The federal government may impose more conditions on telecommunications providers to improve their resiliency as the investigation into the huge July 8 Rogers outage continues, the Industry minister told a House of Commons committee this morning.
François-Philippe Champagne said on learning of the collapse of Rogers’ internet and wireless networks, he demanded the chief executive officers of Rogers, Bell, Telus, Videotron, SaskTel, Eastlink and Shaw come to a formal agreement within 60 days covering mutual emergency network assistance, cross-company 911 roaming, and better communications with the public about network outages. That had been previously announced.
But, Champagne warned, that may not be all.
“This is only a beginning. I will demand even more from them. We will investigate with the CRTC [the federal telecom regulator], there will be recommendations, and following that I will demand additional measures. But for the time being the CEOs of the various companies have agreed with me more has to be done to increase the resilience of these networks.”

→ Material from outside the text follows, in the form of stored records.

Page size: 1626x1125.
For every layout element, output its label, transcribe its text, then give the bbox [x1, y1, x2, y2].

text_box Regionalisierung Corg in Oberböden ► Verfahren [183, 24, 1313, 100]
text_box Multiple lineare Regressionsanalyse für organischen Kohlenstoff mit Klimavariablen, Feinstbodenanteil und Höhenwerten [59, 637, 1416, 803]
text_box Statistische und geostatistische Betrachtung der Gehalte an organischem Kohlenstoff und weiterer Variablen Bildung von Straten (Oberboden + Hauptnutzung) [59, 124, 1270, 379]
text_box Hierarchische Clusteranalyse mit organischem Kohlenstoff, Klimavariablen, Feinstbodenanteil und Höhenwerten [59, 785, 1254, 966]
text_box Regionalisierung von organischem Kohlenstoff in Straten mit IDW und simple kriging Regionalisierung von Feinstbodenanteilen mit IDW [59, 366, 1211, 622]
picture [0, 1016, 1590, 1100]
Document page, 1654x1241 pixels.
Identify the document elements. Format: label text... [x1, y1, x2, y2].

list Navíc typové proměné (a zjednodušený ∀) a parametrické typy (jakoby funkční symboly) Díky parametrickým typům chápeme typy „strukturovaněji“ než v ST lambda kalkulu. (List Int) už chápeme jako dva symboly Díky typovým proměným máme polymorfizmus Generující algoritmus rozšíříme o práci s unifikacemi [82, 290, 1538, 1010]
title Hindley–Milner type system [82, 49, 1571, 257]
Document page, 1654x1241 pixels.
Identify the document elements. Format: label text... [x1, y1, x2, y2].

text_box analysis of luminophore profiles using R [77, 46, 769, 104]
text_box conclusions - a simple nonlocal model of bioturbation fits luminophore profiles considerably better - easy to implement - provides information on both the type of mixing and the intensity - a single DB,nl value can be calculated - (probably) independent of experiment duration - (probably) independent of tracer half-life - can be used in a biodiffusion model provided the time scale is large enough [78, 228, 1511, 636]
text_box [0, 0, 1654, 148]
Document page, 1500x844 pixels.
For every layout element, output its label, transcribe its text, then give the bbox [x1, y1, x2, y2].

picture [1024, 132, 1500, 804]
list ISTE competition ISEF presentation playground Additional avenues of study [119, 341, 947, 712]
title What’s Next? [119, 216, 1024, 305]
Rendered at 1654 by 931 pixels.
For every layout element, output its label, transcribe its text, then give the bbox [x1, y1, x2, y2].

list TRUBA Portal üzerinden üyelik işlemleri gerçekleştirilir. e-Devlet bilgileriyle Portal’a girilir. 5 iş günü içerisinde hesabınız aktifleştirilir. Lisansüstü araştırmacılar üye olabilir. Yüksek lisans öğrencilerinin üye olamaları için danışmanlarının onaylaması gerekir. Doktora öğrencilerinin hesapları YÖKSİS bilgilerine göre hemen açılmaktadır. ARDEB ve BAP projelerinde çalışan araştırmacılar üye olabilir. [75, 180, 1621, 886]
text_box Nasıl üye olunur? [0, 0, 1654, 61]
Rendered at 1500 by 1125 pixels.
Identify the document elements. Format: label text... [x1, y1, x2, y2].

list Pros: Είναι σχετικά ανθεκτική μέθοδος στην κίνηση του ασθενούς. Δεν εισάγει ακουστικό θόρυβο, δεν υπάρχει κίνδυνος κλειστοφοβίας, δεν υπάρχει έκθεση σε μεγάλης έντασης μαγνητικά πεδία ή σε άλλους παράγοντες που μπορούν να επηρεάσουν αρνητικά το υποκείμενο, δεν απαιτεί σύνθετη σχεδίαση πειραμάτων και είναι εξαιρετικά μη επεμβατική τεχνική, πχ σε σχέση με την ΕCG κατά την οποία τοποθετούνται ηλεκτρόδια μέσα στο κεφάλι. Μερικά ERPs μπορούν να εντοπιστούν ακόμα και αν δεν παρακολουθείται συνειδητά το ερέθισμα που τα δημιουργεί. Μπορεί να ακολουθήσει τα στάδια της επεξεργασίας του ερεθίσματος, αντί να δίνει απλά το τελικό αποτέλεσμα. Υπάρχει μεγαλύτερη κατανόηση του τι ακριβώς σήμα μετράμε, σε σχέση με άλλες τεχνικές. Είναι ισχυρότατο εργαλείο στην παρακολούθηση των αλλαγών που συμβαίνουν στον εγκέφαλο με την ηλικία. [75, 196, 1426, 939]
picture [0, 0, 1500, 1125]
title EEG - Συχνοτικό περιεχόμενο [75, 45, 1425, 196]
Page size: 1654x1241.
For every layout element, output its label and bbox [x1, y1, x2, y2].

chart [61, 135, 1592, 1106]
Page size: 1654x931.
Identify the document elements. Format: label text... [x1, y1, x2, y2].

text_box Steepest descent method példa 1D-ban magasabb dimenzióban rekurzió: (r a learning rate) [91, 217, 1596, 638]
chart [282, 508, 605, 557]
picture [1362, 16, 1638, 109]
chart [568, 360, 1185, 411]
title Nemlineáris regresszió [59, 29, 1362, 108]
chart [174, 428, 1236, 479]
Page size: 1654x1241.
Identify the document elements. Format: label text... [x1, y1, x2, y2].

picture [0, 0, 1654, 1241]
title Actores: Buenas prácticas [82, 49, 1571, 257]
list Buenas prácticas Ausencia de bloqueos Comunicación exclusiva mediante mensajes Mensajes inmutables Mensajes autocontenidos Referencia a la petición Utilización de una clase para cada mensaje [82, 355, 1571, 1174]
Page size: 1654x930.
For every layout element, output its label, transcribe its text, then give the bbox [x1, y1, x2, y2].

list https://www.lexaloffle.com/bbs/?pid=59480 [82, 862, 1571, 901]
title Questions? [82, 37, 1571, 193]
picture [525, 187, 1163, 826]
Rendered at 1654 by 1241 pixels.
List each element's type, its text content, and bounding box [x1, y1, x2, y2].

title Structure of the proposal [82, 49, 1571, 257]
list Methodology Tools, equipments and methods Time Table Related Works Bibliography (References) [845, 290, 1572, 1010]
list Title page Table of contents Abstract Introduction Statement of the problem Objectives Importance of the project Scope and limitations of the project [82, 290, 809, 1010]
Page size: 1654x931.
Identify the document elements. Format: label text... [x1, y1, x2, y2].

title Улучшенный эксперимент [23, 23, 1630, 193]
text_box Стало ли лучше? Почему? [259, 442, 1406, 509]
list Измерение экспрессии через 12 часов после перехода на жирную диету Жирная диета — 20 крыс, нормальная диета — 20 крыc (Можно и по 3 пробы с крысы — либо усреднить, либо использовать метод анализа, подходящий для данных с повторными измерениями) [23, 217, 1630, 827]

“This was a Rogers failure,” he emphasized. “This was a coding error in a routine update … Once we understand better the chain of events and what failed at Rogers we will obviously make sure we take additional steps to close that gap. I have been very clear to the CEOs I will demand more of them.”
Champagne was speaking this morning to the House of Commons Industry committee looking into the unprecedented July 8 outage of Rogers internet and wireless networks, which caused millions of Canadian individuals and businesses to lose connectivity.
Related content: Public version of Rogers explanation has blanks
In a letter to the CRTC, Rogers has promised to increase resiliency in its networks and systems, which will include fully segregating the wireless and wireline core networks. It has hired an external review team to assess and provide insights into the outage. “This will involve a complete evaluation of all our processes, including the performance of network upgrades, disaster recovery procedures, and communication with the public,” Rogers said.
Champagne deflected a question from NDP MP Brian Masse on what penalties Rogers may have to pay from the incident. Masse also demanded a consumer telecom bill of rights. In response, Champagne repeated that the first thing he did on learning of the outage was to “hold them [carriers] to account” and they had to create a formal, binding agreement.
In his testimony Ron McKenzie, Rogers’ new chief technology and information officer, gave more detail on what happened, essentially saying the incident was unexpected and unpredictable.
As outlined in the Rogers CRTC explanation, he said the update to the core network was the sixth phase of a seven-phase process that had begun weeks earlier. The first five phases had proceeded without incident. However, two IP traffic distribution routers from different manufacturers reacted differently to the new code that removed a traffic filter, leaving the routers overwhelmed with traffic.
“There was no way for the engineer [responsible for the change] when it had been performed five times prior with no incident whatsoever, there was no information at the time there was going to be an issue.
“When the code change was executed and the filter removed, the behaviour of the equipment and the way it’s designed between one vendor and a second vendor is very different. That was the unknown at the time: The behaviour of one device of one manufacturer who executes a device one way, versus another manufacturer. It was that sequence that caused essentially the event to flood the core network.”
“This core design of a common IP core is the consistent architecture used by operators all around the world,” he added. “This was an unprecedented event in the way two elements of equipment interacted together that was not known.”